Buitengesloten

Dichte deuren, ik heb het er niet op. In mum van tijd heb ik het gevoel dat ik geen lucht meer krijg. Het idee om opgesloten te zitten maakt me panisch. Alleen als ik naast mijn mens lig weet ik mijn angst te onderdrukken. Tenzij ze ligt te slapen dan neem ik acuut actie. De techniek om barrières weg te krijgen, heb ik tot in de finesses ontwikkeld. Door jarenlange ervaring weet ik dat miauwen alleen zin heeft als menslief in de buurt is. Ik zet een keel op en blèr een berg aria's. Moet je eens zien hoe vlot ze die klink naar beneden duwt. Maar als ze niet snel genoeg reageert pas ik de trampolinetechniek toe. Springen, steeds hoger.

Toen ik net bij Mo woonde, liep ik tegen de muur op en sprong zo hoog dat mijn snorharen het plafond raakten. Al snel kwam ik er achter dat je daar vooral moe van wordt, heel moe. Zeker als je dat urenlang achter elkaar doet. Gewoon tot halverwege de deur is ver genoeg. Dan is het een kwestie van techniek om de knop op de juiste manier te bewegen zodat de deur uit het slot komt. Inmiddels is dat een fluitje een cent. Het zal u niet verbazen dat binnenshuis alles open staan. De deuren naar buiten zitten echter hermetisch op slot. Mijn mens heeft me verboden om die open te maken. Toen ze vertelde over ongenode gasten heb ik me daar bij neergelegd. Ik ben er zelf ook niet van gediend dat Krulstaart en Cyperswit ongevraagd mijn voerbak leeg snaaien. Dat ze voor het raam zitten is al erg genoeg.
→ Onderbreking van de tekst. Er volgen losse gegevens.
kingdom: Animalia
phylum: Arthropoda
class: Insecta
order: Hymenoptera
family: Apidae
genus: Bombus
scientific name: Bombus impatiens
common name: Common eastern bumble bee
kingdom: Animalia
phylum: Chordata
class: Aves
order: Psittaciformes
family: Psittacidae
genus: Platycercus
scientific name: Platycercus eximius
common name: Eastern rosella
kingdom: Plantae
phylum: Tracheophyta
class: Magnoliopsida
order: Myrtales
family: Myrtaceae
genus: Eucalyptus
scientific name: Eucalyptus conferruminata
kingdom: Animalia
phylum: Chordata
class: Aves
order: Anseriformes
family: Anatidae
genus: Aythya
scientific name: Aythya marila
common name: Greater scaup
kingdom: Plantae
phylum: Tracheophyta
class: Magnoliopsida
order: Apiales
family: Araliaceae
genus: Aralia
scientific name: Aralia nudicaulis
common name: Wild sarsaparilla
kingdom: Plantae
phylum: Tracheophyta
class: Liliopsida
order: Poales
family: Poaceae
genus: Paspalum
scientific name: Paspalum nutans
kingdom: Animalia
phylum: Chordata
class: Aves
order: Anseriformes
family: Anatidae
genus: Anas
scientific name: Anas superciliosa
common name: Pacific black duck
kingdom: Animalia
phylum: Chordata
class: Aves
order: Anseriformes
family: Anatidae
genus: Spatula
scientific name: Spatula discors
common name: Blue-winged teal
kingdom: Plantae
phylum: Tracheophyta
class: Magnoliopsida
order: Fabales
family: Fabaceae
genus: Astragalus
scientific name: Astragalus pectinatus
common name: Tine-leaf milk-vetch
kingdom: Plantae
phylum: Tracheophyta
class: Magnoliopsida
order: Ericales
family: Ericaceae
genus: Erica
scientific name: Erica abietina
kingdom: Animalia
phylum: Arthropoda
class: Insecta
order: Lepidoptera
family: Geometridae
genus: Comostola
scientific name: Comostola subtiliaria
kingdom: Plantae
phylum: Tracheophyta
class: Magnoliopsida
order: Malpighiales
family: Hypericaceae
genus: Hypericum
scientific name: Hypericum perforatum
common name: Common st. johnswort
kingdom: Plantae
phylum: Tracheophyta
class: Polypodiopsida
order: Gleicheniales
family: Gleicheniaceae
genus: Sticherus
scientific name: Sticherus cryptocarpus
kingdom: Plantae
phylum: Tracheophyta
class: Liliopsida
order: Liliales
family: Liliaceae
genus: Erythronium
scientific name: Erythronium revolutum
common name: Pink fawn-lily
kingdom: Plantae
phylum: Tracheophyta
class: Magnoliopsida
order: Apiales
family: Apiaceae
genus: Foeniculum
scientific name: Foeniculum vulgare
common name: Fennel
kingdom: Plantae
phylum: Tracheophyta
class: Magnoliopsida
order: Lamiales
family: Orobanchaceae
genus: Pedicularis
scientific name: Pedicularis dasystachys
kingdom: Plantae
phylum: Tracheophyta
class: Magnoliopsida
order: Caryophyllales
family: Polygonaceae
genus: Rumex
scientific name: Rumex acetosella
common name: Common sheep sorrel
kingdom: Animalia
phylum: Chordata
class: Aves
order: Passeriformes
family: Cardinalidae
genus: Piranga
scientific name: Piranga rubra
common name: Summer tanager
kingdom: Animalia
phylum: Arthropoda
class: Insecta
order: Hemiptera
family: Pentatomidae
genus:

Van de week kwam ik in gewetensnood. Menslief zei dat ze een boodschap ging doen, maar vlak nadat ze de deur achter zich dichttrok stond ze als een malle voor het raam te zwaaien. Even later hoorde ik haar stem door de brievenbus: 'Catootje, kom eens.' Schoorpotend toog ik richting voordeur. Daar stond ze aan de andere kant van het glas. De regen spetterde tegen het raam. 'Maak de deur eens open, Cato, ik ben de sleutel vergeten.' Ik keek omhoog richting deurklink en inderdaad, daar bungelde een sleutelhanger met in het knalgeel de naam Bob eraan. 'Spring, Cato, spring!' Ik snapte er niks van. Ze heeft me ten strengste verboden om de buitendeur open te maken en nu moest ik opeens springen? Stel dat ik met mijn nagels aan het gele schuim bleef hangen? Die kans was vrij groot. Ik wilde niet op mijn geweten hebben dat het kapot zou gaan. Mo is er bijzonder aan gehecht, weet ik.

Ik heb me omgedraaid. Tegen mij zegt ze ook altijd dat ik het zelf moet oplossen.